In our readings at Holy Mass today—the first reading from Job and the gospel reading from Luke 9—we encounter two intense human emotions.  Neither of them are feelings that we generally want to experience.  But we do have these feelings sometimes.

resurrectionJob cursed the day he was born.  He prayed for death.  We might call that:  Despair.  Hopelessness.  Now, Job had pretty much every right to feel this way.  He had lost everything and suffered miserably.

In the gospel we read about how the Lord’s disciples reacted when the Samaritans treated them rudely and contemptuously.  “Shall we call down fire from heaven on the Samaritans?”

The disciples had suffered mistreatment, so they were angry.  They wanted revenge.  Again:  we would probably feel the same way; probably have felt the same way, under similar circumstances.

Life can be rough.  Anger, despair—sometimes we come by these feelings honestly.  The question is:  Can we find any medicine for them?

We heard in our gospel reading that the Lord Jesus “resolutely determined to journey to Jerusalem.”  Now, why did He resolutely determine to journey to Jerusalem?  Was he headed to see a playoff game at Mount Zion Stadium?  Between the Jerusalem Templeminders and the Capernaum Tilapia Tuggers?
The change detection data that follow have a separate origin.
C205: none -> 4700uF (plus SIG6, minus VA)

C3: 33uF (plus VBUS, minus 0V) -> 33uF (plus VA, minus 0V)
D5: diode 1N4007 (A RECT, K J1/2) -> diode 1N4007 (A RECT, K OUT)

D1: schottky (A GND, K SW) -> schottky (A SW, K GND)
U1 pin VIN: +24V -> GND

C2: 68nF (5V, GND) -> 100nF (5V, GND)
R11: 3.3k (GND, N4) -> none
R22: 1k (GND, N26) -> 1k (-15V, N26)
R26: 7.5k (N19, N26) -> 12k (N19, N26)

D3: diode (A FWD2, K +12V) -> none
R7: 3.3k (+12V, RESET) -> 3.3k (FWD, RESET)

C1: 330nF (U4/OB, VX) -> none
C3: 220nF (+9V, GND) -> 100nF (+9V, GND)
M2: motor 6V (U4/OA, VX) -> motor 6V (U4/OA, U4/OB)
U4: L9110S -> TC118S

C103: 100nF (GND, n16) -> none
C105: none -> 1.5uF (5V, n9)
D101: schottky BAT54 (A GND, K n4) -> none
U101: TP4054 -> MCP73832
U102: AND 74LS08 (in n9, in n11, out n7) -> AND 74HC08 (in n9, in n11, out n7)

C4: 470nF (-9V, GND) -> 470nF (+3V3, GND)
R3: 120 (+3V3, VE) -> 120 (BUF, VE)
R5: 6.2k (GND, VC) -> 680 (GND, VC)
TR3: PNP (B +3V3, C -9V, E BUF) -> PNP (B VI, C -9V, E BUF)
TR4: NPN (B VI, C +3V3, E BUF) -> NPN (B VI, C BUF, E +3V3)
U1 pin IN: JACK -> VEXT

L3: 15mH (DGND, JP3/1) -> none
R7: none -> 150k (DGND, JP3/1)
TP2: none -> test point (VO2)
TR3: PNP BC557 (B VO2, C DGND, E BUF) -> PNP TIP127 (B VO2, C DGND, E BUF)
No.  He resolutely determined to journey to Jerusalem because “the days for Him to be taken up” had arrived.  His Hour had come.  He went to Jerusalem to die on the cross.  And to rise again from the dead.  And to ascend to the right of the Father in heaven, whence He shall come to judge us all.

Human life involves suffering.  Some suffer more than others.  But no one skates through totally unscathed.  Sometimes we get angry.  Sometimes we despair.

But Jesus is alive.  That is the medicine.  He suffered for us, with us–in us, and us in Him.  But that’s not all.  He suffered so that we sufferers could share in His victory and His glory.  He suffered, and He triumphed.  Triumphed over suffering, over death, over all evil.

That’s the truth.  To hold fast to that truth; to hold fast to Christ Himself—the living, breathing Jesus, Who dwells in heaven, Who knows all, Who understands all—to hold fast to Him, and to build our lives on Him, on faith in His immortal life:  that is the medicine for anger and despair that we really need.